Other modules (semantic similarity, energy cost estimation) work in concert with these language models to ensure meaning preservation and energy efficiency.

### Integration Summary
Tokenization and normalization prepare prompts for model evaluation.

Unigram, bigram, trigram, and N-gram counts are computed on a large training corpus to estimate probabilities.

Sentence probability or fluency scores are computed by applying the chain rule using the N-gram models and smoothing by interpolation.
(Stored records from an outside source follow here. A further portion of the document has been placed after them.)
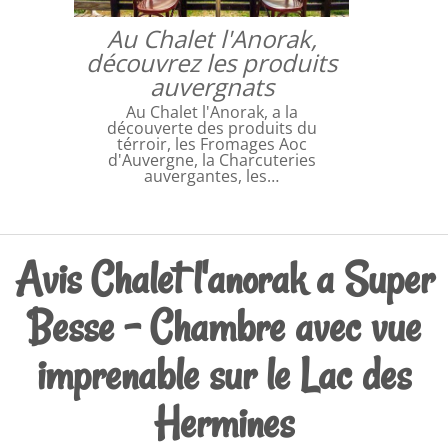
Au Chalet l'Anorak,
découvrez les produits
auvergnats
Au Chalet l'Anorak, a la
découverte des produits du
térroir, les Fromages Aoc
d'Auvergne, la Charcuteries
auvergantes, les…
Avis Chalet l'anorak a Super
Besse - Chambre avec vue
imprenable sur le Lac des
Hermines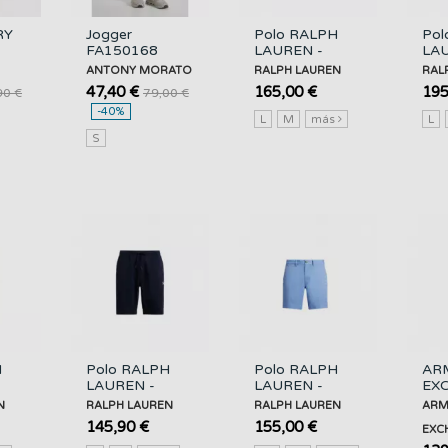
RY
Jogger
Polo RALPH
Pol
FA150168
LAUREN -
LAU
k
Argilla ANTONY
Classic Fit
Clas
ANTONY MORATO
RALPH LAUREN
RAL
IN
MORATO
Micro Corduroy
Lin
47,40 €
165,00 €
195
90 €
79,00 €
Short -
New
-40%
Newport...
-...
L
M
más
L
S
H
Polo RALPH
Polo RALPH
AR
LAUREN -
LAUREN -
EX
Tracksuit
Straight Fit
P49
N
RALPH LAUREN
RALPH LAUREN
ARM
uroy
Cotton Short -
Cotton Short -
8N
145,90 €
155,00 €
EXC
...
Aviator Navy...
Bristol Blue -...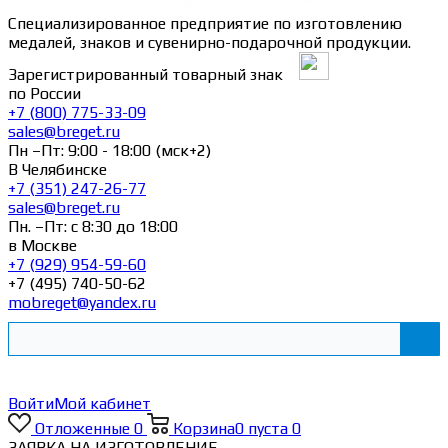
Специализированное предприятие по изготовлению
медалей, знаков и сувенирно-подарочной продукции.
Зарегистрированный товарный знак
по России
+7 (800) 775-33-09
sales@breget.ru
Пн –Пт: 9:00 - 18:00 (мск+2)
В Челябинске
+7 (351) 247-26-77
sales@breget.ru
Пн. –Пт: с 8:30 до 18:00
в Москве
+7 (929) 954-59-60
+7 (495) 740-50-62
mobreget@yandex.ru
Войти
Мой кабинет
Отложенные
0
Корзина
0
пуста
0
ЗАЯВКА НА ИЗГОТОВЛЕНИЕ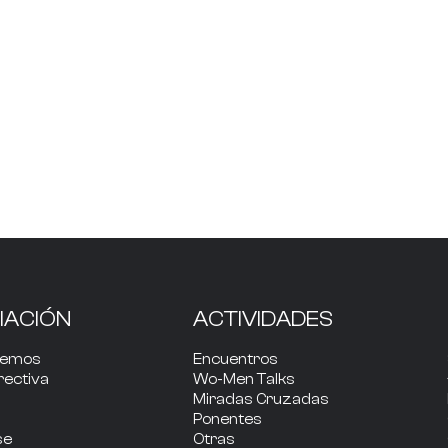
IACIÓN
ACTIVIDADES
cemos
Encuentros
rectiva
Wo-Men Talks
Miradas Cruzadas
Ponentes
se
Otras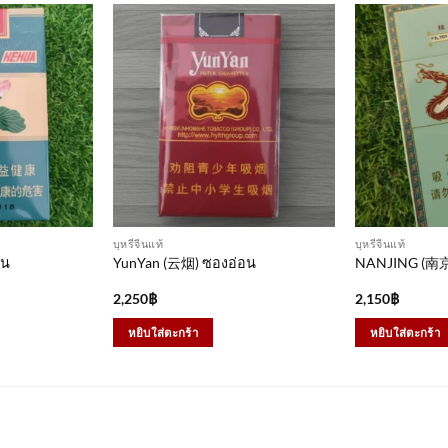
บุหรี่จีนแท้
บุหรี่จีนแท้
อน
YunYan (云烟) ซองอ่อน
NANJING (南京
2,250
฿
2,150
฿
หยิบใส่ตะกร้า
หยิบใส่ตะกร้า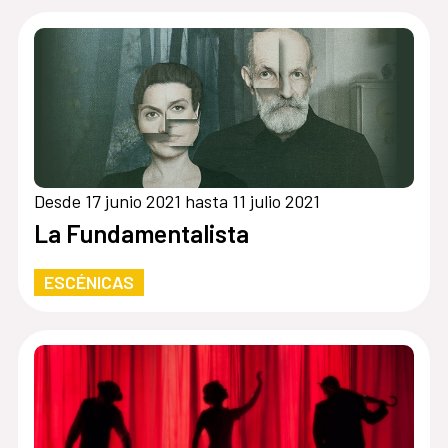
Desde 17 junio 2021 hasta 11 julio 2021
La Fundamentalista
ESCÉNICAS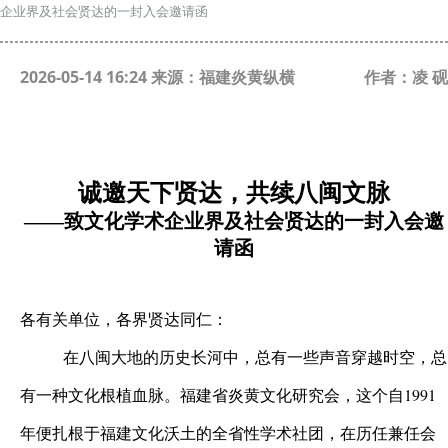
企业界及社会贤达的一封入会邀请函
2026-05-14 16:24 来源：福建炎黄纵横
作者：凌 砚
诚邀天下贤达，共续八闽文脉
——致文化学术企业界及社会贤达的一封入会邀
请函
各有关单位，各界贤达同仁：
在八闽大地的历史长河中，总有一些声音穿越时空，总
有一种文化根植血脉。福建省炎黄文化研究会，这个自1991
年便扎根于福建文化沃土的全省性学术社团，在历任兼任会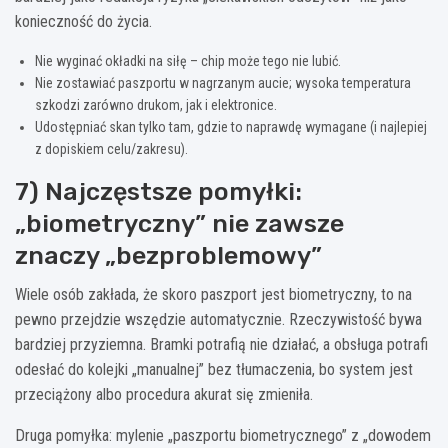
konieczność do życia.
Nie wyginać okładki na siłę – chip może tego nie lubić.
Nie zostawiać paszportu w nagrzanym aucie; wysoka temperatura
szkodzi zarówno drukom, jak i elektronice.
Udostępniać skan tylko tam, gdzie to naprawdę wymagane (i najlepiej
z dopiskiem celu/zakresu).
7) Najczęstsze pomyłki:
„biometryczny” nie zawsze
znaczy „bezproblemowy”
Wiele osób zakłada, że skoro paszport jest biometryczny, to na
pewno przejdzie wszędzie automatycznie. Rzeczywistość bywa
bardziej przyziemna. Bramki potrafią nie działać, a obsługa potrafi
odesłać do kolejki „manualnej” bez tłumaczenia, bo system jest
przeciążony albo procedura akurat się zmieniła.
Druga pomyłka: mylenie „paszportu biometrycznego” z „dowodem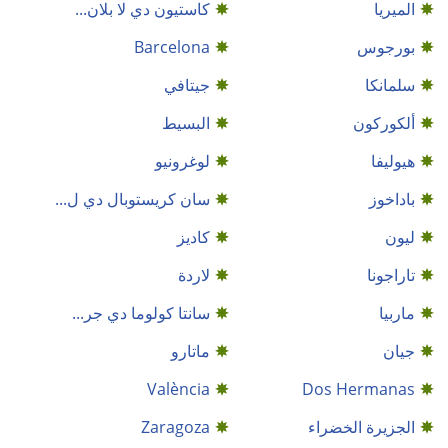
الميريا
كاستيون دي لا بلان...
بورجوس
Barcelona
سلمانكا
جيتافي
ألكوركون
البسيط
هيوليفا
لوغرونيو
باداخوز
سان كريستوبال دي ل...
ليون
كاديز
تاراجونا
لاردة
ماربيا
سانتا كولوما دي جر...
جيان
ماتارو
València
Dos Hermanas
الجزيرة الخضراء
Zaragoza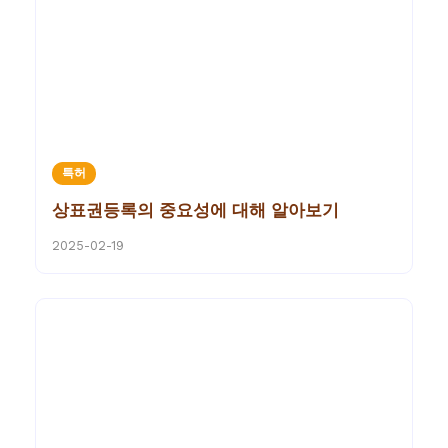
특허
상표권등록의 중요성에 대해 알아보기
2025-02-19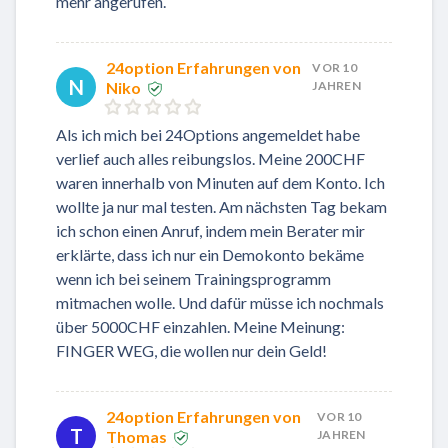
mehr angerufen.
24option Erfahrungen von
VOR 10
N
Niko
JAHREN
Als ich mich bei 24Options angemeldet habe
verlief auch alles reibungslos. Meine 200CHF
waren innerhalb von Minuten auf dem Konto. Ich
wollte ja nur mal testen. Am nächsten Tag bekam
ich schon einen Anruf, indem mein Berater mir
erklärte, dass ich nur ein Demokonto bekäme
wenn ich bei seinem Trainingsprogramm
mitmachen wolle. Und dafür müsse ich nochmals
über 5000CHF einzahlen. Meine Meinung:
FINGER WEG, die wollen nur dein Geld!
24option Erfahrungen von
VOR 10
T
Thomas
JAHREN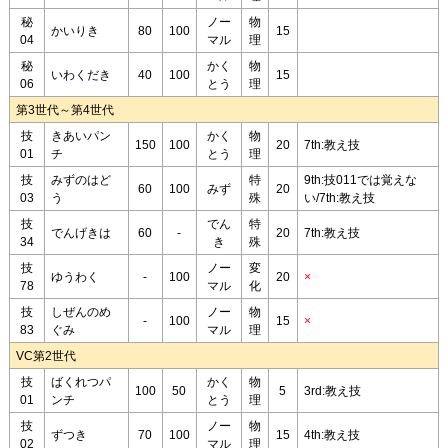
秘
ノー
物
かいりき
80
100
15
04
マル
理
秘
かく
物
いわくだき
40
100
15
06
とう
理
第3世代～第4世代
技
きあいパン
かく
物
150
100
20
7th:教え技
01
チ
とう
理
技
みずのはど
特
9th:技011では覚えな
60
100
みず
20
03
う
殊
い/7th:教え技
技
でん
特
でんげきは
60
-
20
7th:教え技
34
き
殊
技
ノー
変
ゆうわく
-
100
20
×
78
マル
化
技
しぜんのめ
ノー
物
-
100
15
×
83
ぐみ
マル
理
VC第2世代
技
ばくれつパ
かく
物
100
50
5
3rd:教え技
01
ンチ
とう
理
技
ノー
物
ずつき
70
100
15
4th:教え技
02
マル
理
The engine ranks prompt candidates by these fluency scores to retain only the most natural and energy-efficient prompts.

Lower-probability candidates are filtered out, preventing degraded user experience due to awkward language.

### Final Benefit
This N-gram based probabilistic fluency scoring component makes your prompt optimization system:

More linguistically aware and reliable than naïve length-based heuristics.

Able to handle a large variety of prompts, including rare or domain-specific phrases, when combined with a large corpus.

A powerful tool in the feedback loop that aligns language generation with environmental sustainability by recommending prompts that save energy without sacrificing clarity or intent.